Just as important, they understand that competing solely on price is no longer enough. Calgary’s office market, like many others, is increasingly defined by a flight to quality. Tenants are gravitating toward buildings that offer something more than rows of desks and fluorescent lighting.
Landlords who recognize this shift are transforming their properties accordingly.
During the peak of the energy boom, downtown A and B class office buildings often traded for more than $400 per square foot. Today, after years of falling rents and persistent vacancy, similar assets can sometimes be acquired for $50 to $90 per square foot.
Reimagining the Office
Food halls, fitness centres, sports courts, golf simulators, and hospitality-style collaboration spaces are some institutional landlord strategies. The goal is not merely to offer cheaper office space, but to create an environment where employees want to spend time.
In the hybrid-work era, the office must compete with the comfort of home and justify its existence every day.
When the formula works, the results can be striking.

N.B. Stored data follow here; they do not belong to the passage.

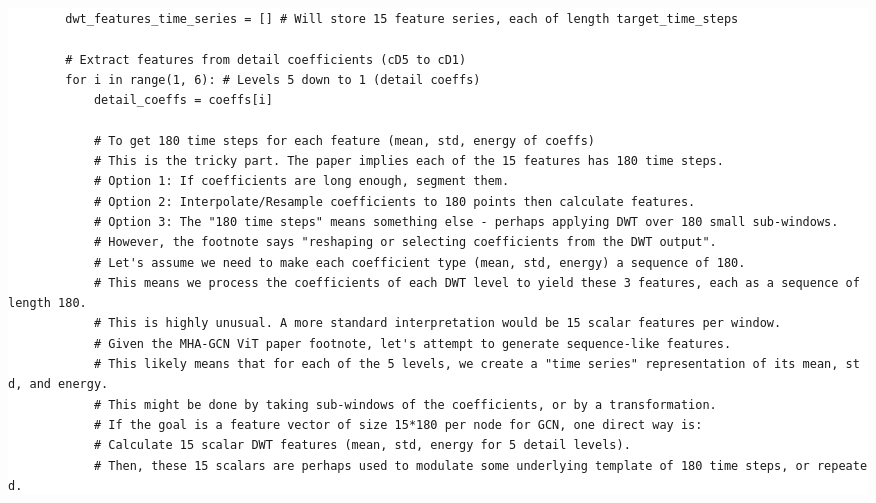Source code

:             dwt_features_time_series = [] # Will store 15 feature series, each of length target_time_steps

            # Extract features from detail coefficients (cD5 to cD1)
            for i in range(1, 6): # Levels 5 down to 1 (detail coeffs)
                detail_coeffs = coeffs[i]
                
                # To get 180 time steps for each feature (mean, std, energy of coeffs)
                # This is the tricky part. The paper implies each of the 15 features has 180 time steps.
                # Option 1: If coefficients are long enough, segment them.
                # Option 2: Interpolate/Resample coefficients to 180 points then calculate features.
                # Option 3: The "180 time steps" means something else - perhaps applying DWT over 180 small sub-windows.
                # However, the footnote says "reshaping or selecting coefficients from the DWT output".
                # Let's assume we need to make each coefficient type (mean, std, energy) a sequence of 180.
                # This means we process the coefficients of each DWT level to yield these 3 features, each as a sequence of length 180.
                # This is highly unusual. A more standard interpretation would be 15 scalar features per window.
                # Given the MHA-GCN ViT paper footnote, let's attempt to generate sequence-like features.
                # This likely means that for each of the 5 levels, we create a "time series" representation of its mean, std, and energy.
                # This might be done by taking sub-windows of the coefficients, or by a transformation.
                # If the goal is a feature vector of size 15*180 per node for GCN, one direct way is:
                # Calculate 15 scalar DWT features (mean, std, energy for 5 detail levels).
                # Then, these 15 scalars are perhaps used to modulate some underlying template of 180 time steps, or repeated.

Buildings that were once half empty have in some cases been stabilized at occupancy levels exceeding 95 percent. Because the assets were acquired at such deeply discounted prices, the resulting returns can be unusually strong, generating unlevered double-digit returns in a property sector most classify as Calgary’s real estate recycle bin.
Seen from this perspective, Calgary’s office market looks less like a permanent casualty of economic change and more like a market that has already absorbed most of its correction.

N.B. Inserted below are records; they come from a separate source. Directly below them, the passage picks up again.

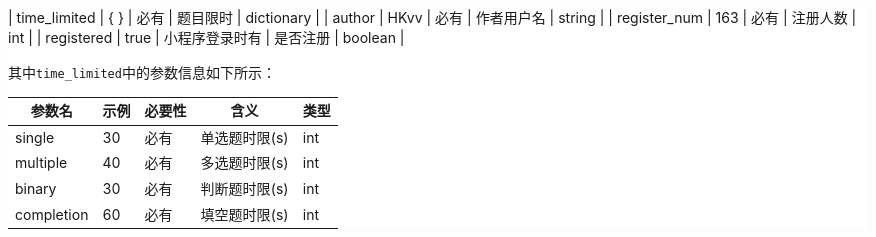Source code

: | time_limited | { }                                    | 必有           | 题目限时     | dictionary |
| author       | HKvv                                   | 必有           | 作者用户名   | string     |
| register_num | 163                                    | 必有           | 注册人数     | int        |
| registered   | true                                   | 小程序登录时有 | 是否注册     | boolean    |

其中`time_limited`中的参数信息如下所示：

| 参数名     | 示例 | 必要性 | 含义          | 类型 |
| ---------- | ---- | ------ | ------------- | ---- |
| single     | 30   | 必有   | 单选题时限(s) | int  |
| multiple   | 40   | 必有   | 多选题时限(s) | int  |
| binary     | 30   | 必有   | 判断题时限(s) | int  |
| completion | 60   | 必有   | 填空题时限(s) | int  |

Rents have been depressed for years. Property values have fallen dramatically. Millions of square feet of office space are being removed through conversions. Few commercial real-estate markets offer investors such a clear sense that the painful repricing may already be behind them.

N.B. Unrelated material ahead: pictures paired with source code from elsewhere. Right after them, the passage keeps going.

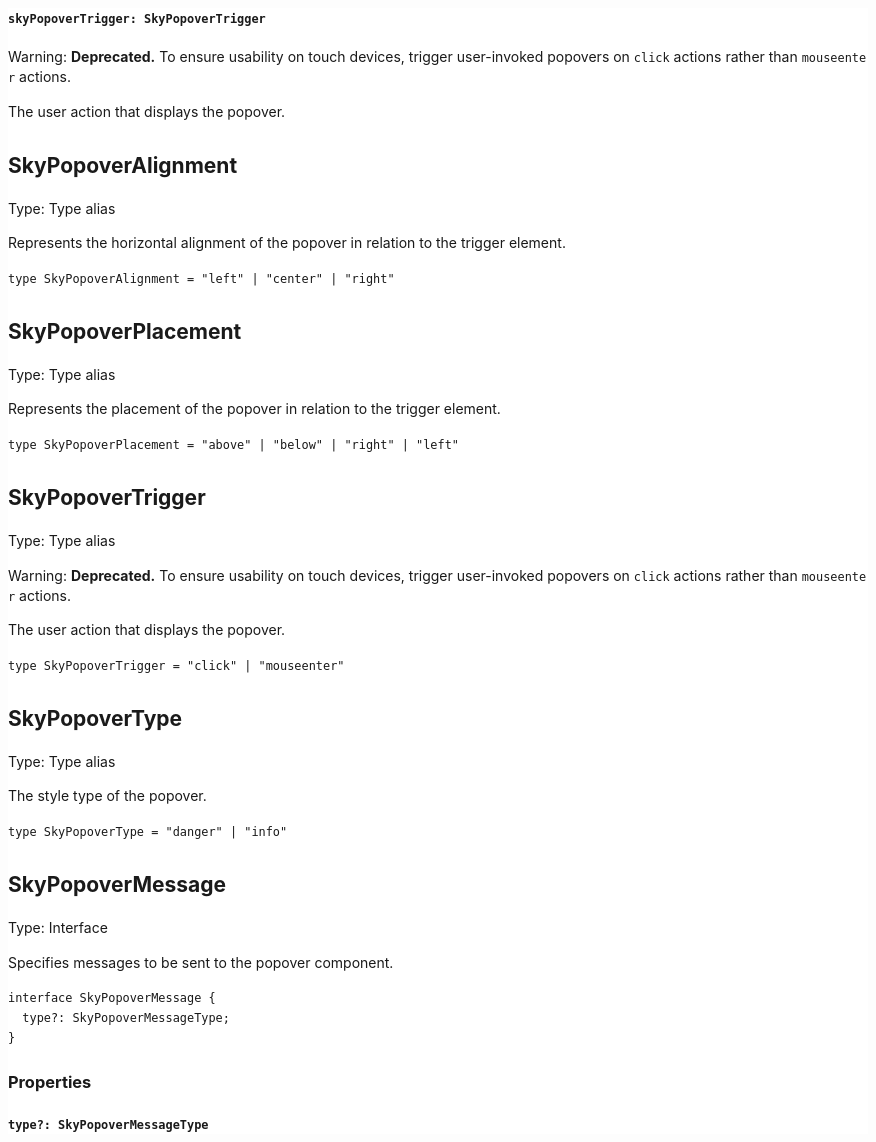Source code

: #### `skyPopoverTrigger: SkyPopoverTrigger`

Warning: **Deprecated.** To ensure usability on touch devices, trigger user-invoked popovers on `click` actions rather than `mouseenter` actions.

The user action that displays the popover.

 SkyPopoverAlignment
--------------------

Type: Type alias

Represents the horizontal alignment of the popover in relation to the trigger element.

    type SkyPopoverAlignment = "left" | "center" | "right"

 SkyPopoverPlacement
--------------------

Type: Type alias

Represents the placement of the popover in relation to the trigger element.

    type SkyPopoverPlacement = "above" | "below" | "right" | "left"

 SkyPopoverTrigger
------------------

Type: Type alias

Warning: **Deprecated.** To ensure usability on touch devices, trigger user-invoked popovers on `click` actions rather than `mouseenter` actions.

The user action that displays the popover.

    type SkyPopoverTrigger = "click" | "mouseenter"

 SkyPopoverType
---------------

Type: Type alias

The style type of the popover.

    type SkyPopoverType = "danger" | "info"

 SkyPopoverMessage
------------------

Type: Interface

Specifies messages to be sent to the popover component.

    interface SkyPopoverMessage {
      type?: SkyPopoverMessageType;
    }

### Properties

#### `type?: SkyPopoverMessageType`
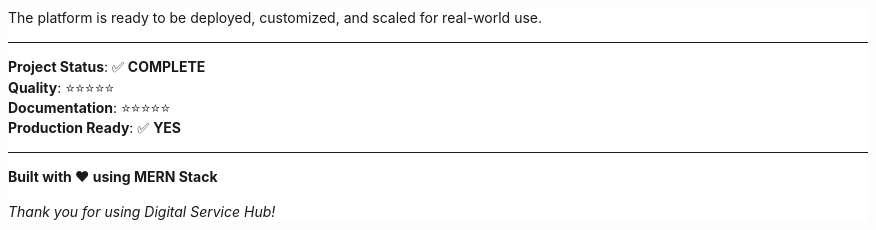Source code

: The platform is ready to be deployed, customized, and scaled for real-world use.

---

**Project Status**: ✅ **COMPLETE**  
**Quality**: ⭐⭐⭐⭐⭐  
**Documentation**: ⭐⭐⭐⭐⭐  
**Production Ready**: ✅ **YES**

---

**Built with ❤️ using MERN Stack**

*Thank you for using Digital Service Hub!*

The real risk now is stagnation.
When the formula works, the results can be striking. Buildings that were once half empty have in some cases been stabilized at occupancy levels exceeding 95 percent. Because the assets were acquired at such deeply discounted prices, the resulting returns can be unusually strong.
Buildings Worth Saving
Owners who continue to hold underperforming buildings without a credible strategy face harsh arithmetic. As operating costs rise and rental income stagnates, asset values can eventually fall below the value of the land beneath them. When that happens, demolition becomes the only rational outcome.
Yet for buildings with the right fundamentals—prime locations, Plus-15 connections, and flexible floor plates—the future looks a lot brighter. With the right mix of capital, discipline, and perseverance, even distressed buildings can become stable, long-term assets.
Downtown reinvention doesn’t happen overnight. It happens lease by lease, floor by floor, deal by deal. Calgary’s office market has recalibrated. It still has life and the towers that once symbolized uncertainty are quietly anchoring a comeback.
There’s no magic here, no revolutionary idea. Just grit, experience, and dusty boots worn in the trenches. Rebuilding rent rolls one deal at a time, solving problems as they come in the door, and knowing what it takes to get a deal done because you’ve been there before.
That’s how “maybe this will work” becomes “look what we did.”